Records excerpted from a collection

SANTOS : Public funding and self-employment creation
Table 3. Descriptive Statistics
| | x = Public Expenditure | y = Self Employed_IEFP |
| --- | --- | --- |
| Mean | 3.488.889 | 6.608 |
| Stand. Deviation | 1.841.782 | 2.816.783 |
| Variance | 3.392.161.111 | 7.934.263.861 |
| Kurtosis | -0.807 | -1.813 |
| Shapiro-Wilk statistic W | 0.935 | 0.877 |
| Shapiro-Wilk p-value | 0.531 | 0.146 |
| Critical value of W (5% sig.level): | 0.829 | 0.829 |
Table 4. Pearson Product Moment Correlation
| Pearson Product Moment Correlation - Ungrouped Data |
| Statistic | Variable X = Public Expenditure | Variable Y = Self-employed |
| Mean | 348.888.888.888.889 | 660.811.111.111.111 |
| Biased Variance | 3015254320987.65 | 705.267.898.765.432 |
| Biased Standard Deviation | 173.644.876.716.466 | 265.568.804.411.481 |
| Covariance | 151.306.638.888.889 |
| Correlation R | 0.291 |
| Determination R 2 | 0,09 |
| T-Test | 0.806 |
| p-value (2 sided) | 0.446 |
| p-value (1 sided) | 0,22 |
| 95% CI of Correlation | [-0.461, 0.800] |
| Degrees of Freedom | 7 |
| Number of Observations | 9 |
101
==
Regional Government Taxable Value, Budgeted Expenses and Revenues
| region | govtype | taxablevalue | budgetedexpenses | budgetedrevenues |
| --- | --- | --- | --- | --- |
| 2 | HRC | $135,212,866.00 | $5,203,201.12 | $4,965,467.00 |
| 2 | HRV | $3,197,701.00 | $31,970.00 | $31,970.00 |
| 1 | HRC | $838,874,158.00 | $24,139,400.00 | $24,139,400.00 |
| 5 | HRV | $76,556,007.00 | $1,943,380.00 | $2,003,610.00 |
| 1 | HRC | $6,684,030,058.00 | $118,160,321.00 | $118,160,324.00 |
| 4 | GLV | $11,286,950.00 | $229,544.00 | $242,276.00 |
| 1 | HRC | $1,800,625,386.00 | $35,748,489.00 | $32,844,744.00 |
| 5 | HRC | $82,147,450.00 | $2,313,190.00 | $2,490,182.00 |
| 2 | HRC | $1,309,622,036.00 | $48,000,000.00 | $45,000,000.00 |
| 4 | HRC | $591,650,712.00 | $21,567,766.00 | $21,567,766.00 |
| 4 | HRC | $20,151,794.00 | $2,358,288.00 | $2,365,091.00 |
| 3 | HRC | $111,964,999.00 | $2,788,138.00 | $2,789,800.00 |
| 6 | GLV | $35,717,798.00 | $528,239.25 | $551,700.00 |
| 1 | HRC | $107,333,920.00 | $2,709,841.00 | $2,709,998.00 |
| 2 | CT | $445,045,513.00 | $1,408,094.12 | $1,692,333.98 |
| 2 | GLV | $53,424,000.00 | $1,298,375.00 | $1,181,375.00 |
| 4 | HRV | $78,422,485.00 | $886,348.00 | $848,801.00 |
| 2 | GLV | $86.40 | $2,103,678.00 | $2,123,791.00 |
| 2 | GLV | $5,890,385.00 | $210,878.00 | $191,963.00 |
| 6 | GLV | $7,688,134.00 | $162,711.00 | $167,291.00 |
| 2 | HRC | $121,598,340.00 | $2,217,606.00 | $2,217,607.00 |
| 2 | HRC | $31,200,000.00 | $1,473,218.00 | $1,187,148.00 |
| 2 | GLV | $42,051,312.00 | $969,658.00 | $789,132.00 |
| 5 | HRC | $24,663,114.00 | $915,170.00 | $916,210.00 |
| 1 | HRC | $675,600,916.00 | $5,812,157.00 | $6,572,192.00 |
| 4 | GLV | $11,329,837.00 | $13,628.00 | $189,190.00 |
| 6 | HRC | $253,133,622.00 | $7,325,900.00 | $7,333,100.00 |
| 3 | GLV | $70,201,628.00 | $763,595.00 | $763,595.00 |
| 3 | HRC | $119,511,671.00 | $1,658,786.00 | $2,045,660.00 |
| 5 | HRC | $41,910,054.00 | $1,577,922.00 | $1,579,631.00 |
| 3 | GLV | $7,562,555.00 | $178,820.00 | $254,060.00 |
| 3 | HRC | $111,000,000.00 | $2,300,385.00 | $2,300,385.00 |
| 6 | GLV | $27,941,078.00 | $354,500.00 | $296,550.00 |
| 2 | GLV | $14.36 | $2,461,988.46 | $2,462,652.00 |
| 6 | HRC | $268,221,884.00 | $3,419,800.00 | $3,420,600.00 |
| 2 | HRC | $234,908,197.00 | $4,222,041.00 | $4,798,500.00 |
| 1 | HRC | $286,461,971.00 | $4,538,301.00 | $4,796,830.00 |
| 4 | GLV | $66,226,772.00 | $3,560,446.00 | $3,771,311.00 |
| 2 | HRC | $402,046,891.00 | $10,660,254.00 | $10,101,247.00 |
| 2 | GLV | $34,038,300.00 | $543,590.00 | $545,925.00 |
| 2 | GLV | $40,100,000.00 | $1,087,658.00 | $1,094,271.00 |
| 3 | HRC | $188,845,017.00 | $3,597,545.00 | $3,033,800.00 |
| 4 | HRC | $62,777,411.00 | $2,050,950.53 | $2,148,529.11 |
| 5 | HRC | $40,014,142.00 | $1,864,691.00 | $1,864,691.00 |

*Work task:* Where the string "Public" appears in a line of the entries above, return that line.

*Reply:*
SANTOS : Public funding and self-employment creation
| | x = Public Expenditure | y = Self Employed_IEFP |
| Statistic | Variable X = Public Expenditure | Variable Y = Self-employed |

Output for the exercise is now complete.